We are making progress here, but in order to fully characterize the solution we need to specify the parameters \(\vec{\alpha}\). A simple redefining of the likelihood function where we specify the measurements (\(x\) and \(y\)) and parameters (\(\vec{\alpha}\)) is all we need:

\[\begin{equation} L(\vec{\alpha} | \vec{x},\vec{y} )= \prod_{i=1}^{N} \frac{1}{\sqrt{2 \pi} \sigma} \exp(-(y_{i} - f(x_{i},\vec{\alpha} ))^{2} / 2 \sigma^{2} ) \end{equation}\]

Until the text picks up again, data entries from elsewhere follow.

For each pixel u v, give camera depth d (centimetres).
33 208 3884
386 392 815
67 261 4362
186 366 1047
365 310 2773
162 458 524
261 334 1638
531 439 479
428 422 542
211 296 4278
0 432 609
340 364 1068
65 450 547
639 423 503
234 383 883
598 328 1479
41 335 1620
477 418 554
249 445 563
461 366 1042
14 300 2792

Now we have a function where the best parameter estimate is the one that optimizes the likelihood.

To return to our original linear regression problem (Figure 9.1, as a reminder we wanted to fit the function \(y=bx\) to the following set of points:

x	y
1	3
2	5
4	4
4	10

The likelihood \(L(\epsilon_{i}) ~ N(0,\sigma)\) characterizing these data are the following:

\[\begin{equation} L(b) = \left( \frac{1}{\sqrt{2 \pi} \sigma}\right)^{4} e^{-\frac{(3-b)^{2}}{2\sigma}} \cdot e^{-\frac{(5-2b)^{2}}{2\sigma}} \cdot e^{-\frac{(4-4b)^{2}}{2\sigma}} \cdot e^{-\frac{(10-4b)^{2}}{2\sigma}} \tag{9.1} \end{equation}\]

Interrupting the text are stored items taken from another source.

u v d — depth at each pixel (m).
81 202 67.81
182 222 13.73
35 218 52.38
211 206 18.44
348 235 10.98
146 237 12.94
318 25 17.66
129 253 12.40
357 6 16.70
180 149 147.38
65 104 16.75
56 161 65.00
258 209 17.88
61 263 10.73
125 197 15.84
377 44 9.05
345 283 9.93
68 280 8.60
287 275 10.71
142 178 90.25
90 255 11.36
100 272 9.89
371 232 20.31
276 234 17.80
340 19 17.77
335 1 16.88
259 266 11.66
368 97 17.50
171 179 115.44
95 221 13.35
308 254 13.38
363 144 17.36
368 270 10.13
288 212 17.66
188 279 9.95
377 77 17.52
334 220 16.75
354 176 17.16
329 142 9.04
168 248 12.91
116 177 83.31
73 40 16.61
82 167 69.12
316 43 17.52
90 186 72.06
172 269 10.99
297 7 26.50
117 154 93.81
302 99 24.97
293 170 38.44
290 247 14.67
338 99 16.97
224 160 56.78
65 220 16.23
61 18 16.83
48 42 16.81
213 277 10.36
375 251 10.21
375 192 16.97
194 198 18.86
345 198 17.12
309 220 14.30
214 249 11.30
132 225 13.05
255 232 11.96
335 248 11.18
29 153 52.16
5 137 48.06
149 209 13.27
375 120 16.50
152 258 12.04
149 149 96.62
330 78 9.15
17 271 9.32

For the purposes of our argument here, we will assume \(\sigma=1\). Figure 9.9 shows a plot of the likelihood function \(L(b)\).

Figure 9.9: The likelihood function for the small dataset

Note that in Figure 9.9 the \(y\) values of \(L(b)\) are really small (this may be the case), the likelihood function is maximized at \(b=1.86\). An alternative to the small numbers in \(L(b)\) is to use the log likelihood (Equation (9.2)):

\[\begin{equation} \begin{split} \ln(L(\vec{\alpha} | \vec{x},\vec{y} )) &= N \ln \left( \frac{1}{\sqrt{2 \pi} \sigma} \right) - \sum_{i=1}^{N} \frac{ (y_{i} - f(x_{i},\vec{\alpha} )^{2}}{ 2 \sigma^{2}} \\ & = - \frac{N}{2} \ln (2) - \frac{N}{2} \ln(\pi) - N \ln( \sigma) - \sum_{i=1}^{N} \frac{ (y_{i} - f(x_{i},\vec{\alpha} )^{2}}{ 2 \sigma^{2}} \end{split} \tag{9.2} \end{equation}\]

In the homework you will be working on how to transform the likelihood function \(L(b)\) to the log-likelihood \(\ln(L(b))\).